The "charlotte aux fraises" is a classic warm-weather French dessert.
18 oz. fresh strawberries
10 oz. ladyfingers
1/3 cup sugar
3 tbsp. strawberry or lemon syrup
1 cup crème fraîche (or, if you can't find it, try full fat Greek yogurt!)
A charlotte mold, a bundt pan, or a small, deep mixing bowl
1. Wash the strawberries in cold water and slice them into little rounds. In a small bowl, combine them with the sugar.
2. Add crème fraîche (or Greek yogurt) to the strawberry mixture and carefully mix.

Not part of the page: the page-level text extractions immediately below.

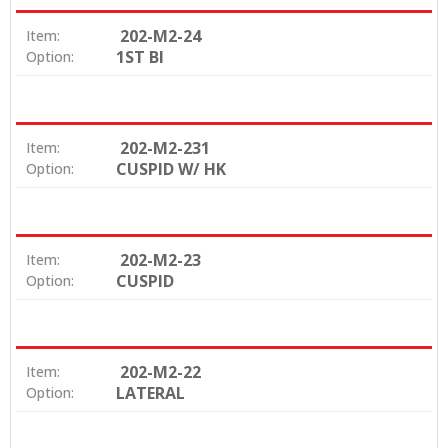
202-M2-24
Item:
1ST BI
Option:
202-M2-231
Item:
CUSPID W/ HK
Option:
202-M2-23
Item:
CUSPID
Option:
202-M2-22
Item:
LATERAL
Option: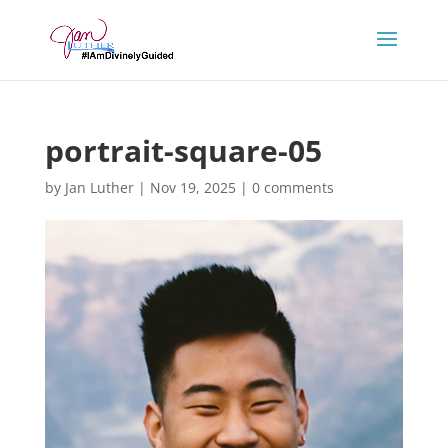
portrait-square-05
by
Jan Luther
|
Nov 19, 2025
|
0 comments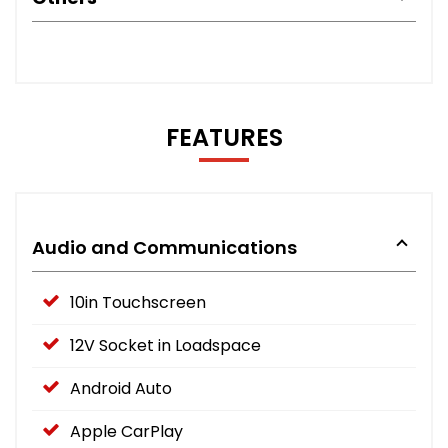
FEATURES
Audio and Communications
10in Touchscreen
12V Socket in Loadspace
Android Auto
Apple CarPlay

3. Mix syrup into a cup of water. Dip ladyfingers in quickly, one by one, just to moisten them (careful: you don't want them to be soaking). Place the moistened ladyfingers in the mold. First, place one layer over the bottom, then position them vertically all around the sides of the bowl. Make sure they fit snugly together.
4. Pour half the creamy strawberry mixture on top of the biscuit layer. Add another layer of moistened ladyfingers, nicely fit together. Pour in the rest of the mixture and cover again with ladyfingers.
5. Cover with a small plate the size of the bowl and press lightly. Let chill in the refrigerator for at least 3 hours. To serve, invert the charlotte over a plate and carefully remove mold. Decorate the top with fresh strawberries, whipped cream, or whatever you like!